Ancora avanti veloce, ora non torno neanche a dormire. Sono sempre più noncurante, propongo a lui di cenare al ristorante, di partire insieme, inizio a farmi vedere in pubblico, non riesco più a tenerlo segreto, a sopportare lo squallore di appartarci in un’auto o in un hotel. Anche la mia amica comprensiva osserva che così non si può più andare avanti, che è arrivato il momento di scegliere l’una o l’altra strada. Non ho voglia di mangiare ma non indago sul perché: presa da un nuovo amore, non realizzo che il senso di colpa per aver tradito quello vecchio è cresciuto dentro di me come una pianta infestante, fino a chiudermi la bocca dello stomaco. Ma, ancora, non sembro voler approfondire la situazione e lascio che il tempo e gli avvenimenti mi scivolino addosso, come se vivessi la vita di un’altra.
Tuttavia, è chiaro che l’epilogo sia ormai dietro l’angolo. Negli ultimi fotogrammi, come spettatrice, realizzo che ci ho messo così tanto tempo a pensare al da farsi che alla fine lo hai scoperto. O forse mi hai scoperto proprio perché al da farsi non ho pensato affatto. Hai trovato un messaggio nel cellulare, mi hai sorpreso a zonzo da qualche parte, qualcuno te lo ha detto. Chissà, magari talmente folle è stata la mia spensieratezza alla fine sono stata proprio io a lasciarti qualche indizio per confermare i tuoi sospetti.

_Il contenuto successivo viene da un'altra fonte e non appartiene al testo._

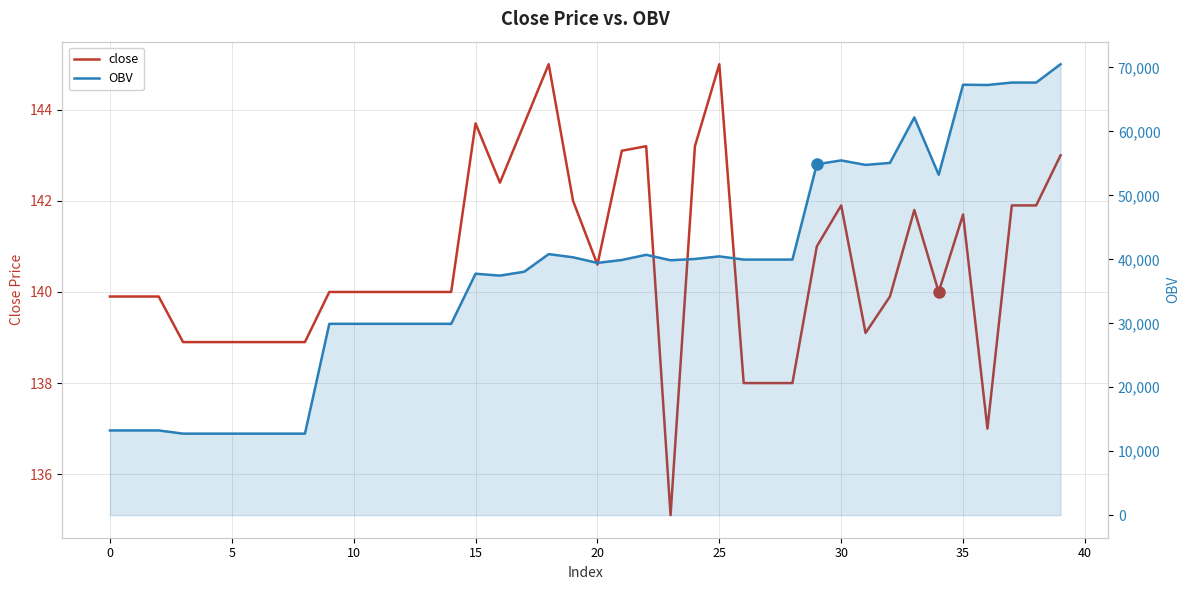

Where does the close series first go above 140?

15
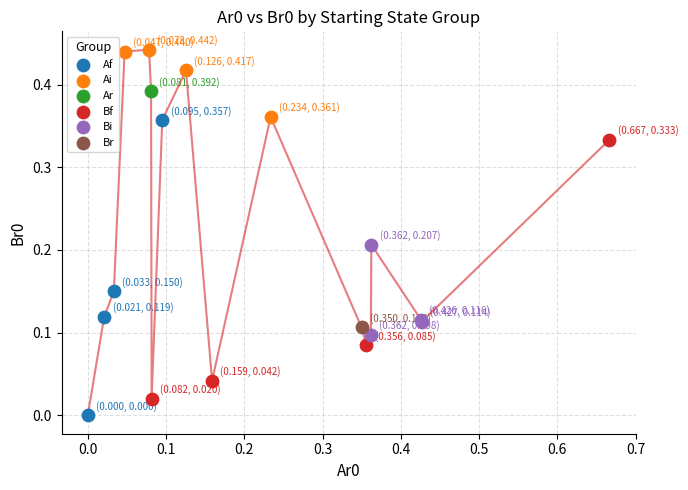

Which series contains the highest Y value?

Ai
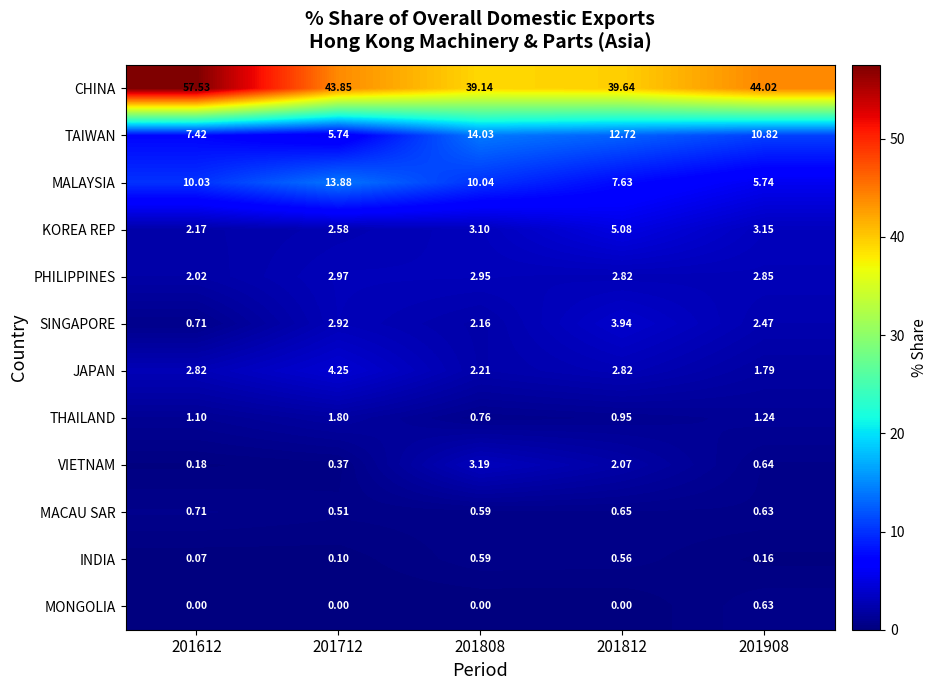

List the series in order of their peak value, highest first.

CHINA, TAIWAN, MALAYSIA, KOREA REP, JAPAN, SINGAPORE, VIETNAM, PHILIPPINES, THAILAND, MACAU SAR, MONGOLIA, INDIA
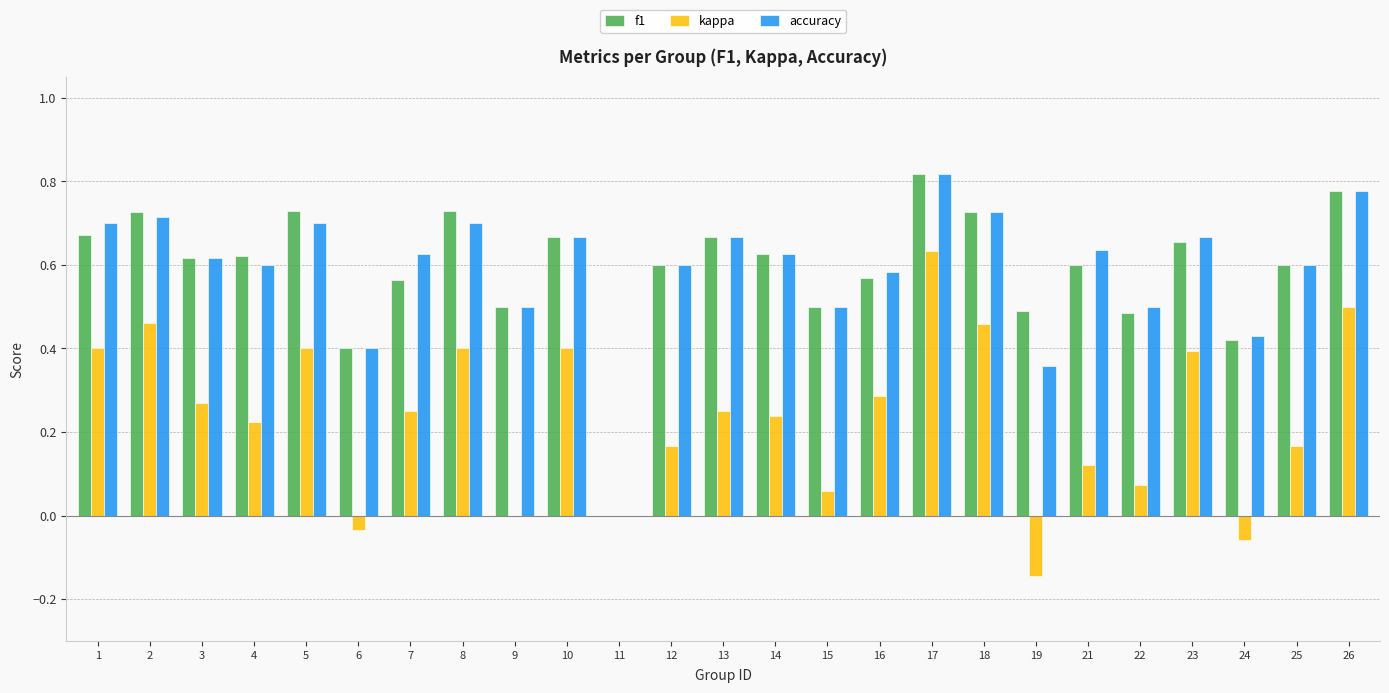

Is the value of kappa at 14 greater than the value of accuracy at 19?

No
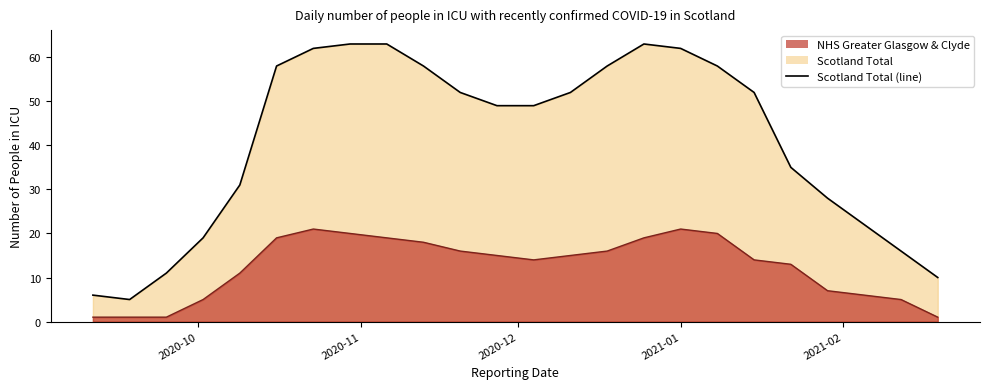

Reading left to right, extract all data points from this chart.

Scotland Total (line): 6	5	11	19	31	58	62	63	63	58	52	49	49	52	58	63	62	58	52	35	28	22	16	10
NHS GGC (line): 1	1	1	5	11	19	21	20	19	18	16	15	14	15	16	19	21	20	14	13	7	6	5	1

I toni si fanno più cupi, la conclusione è prossima. Ecco arrivare quella sera, quella notte in cui tu mi hai scoperta, e non riesco a dirti la verità. Non confesso di averti tradito per mesi e non ammetto a me stessa di non essermi neanche sentita in colpa perché mi sono innamorata di un altro. Nego tutto, tu non mi vuoi più ma io ti lascerò per sempre con il dubbio. Non riesco a essere altruista neanche in questo: non ti rendo la verità per liberarti, mi manca il coraggio di essere onesta o neanche mi importa perché il giorno in cui ti domanderai se hai avuto troppa poca fiducia nella mia devozione sarà un domani in cui io ti avrò già dimenticato. Quella è la notte in cui trasporto per strada una valigia pesante nella quale tirando la lampo ho rinchiuso il senso di colpa, nel bagaglio ho nascosto e ho portato fuori di casa la mia mancanza di lealtà e anche la possibilità per te di chiudere quella porta giovandoti della certezza di aver sbattuto fuori una grandissima stronza, per riuscire poi ad aprire più facilmente la successiva. Quella è la notte in cui io trasporto nel buio una borsa piena di indolenza e di colpa, quella è la notte che tu non dimenticherai mai, quella in cui mi stai cacciando, quella in cui mi afferri per il polso e mi dici: E ora, vattene.
Il girato è finito, ritorno in me, sono di nuovo sul sedile dell’auto e tu mi trattieni ancora per la mano. Lo so, ho visto già il finale, ma lo stesso sussurro: Resto.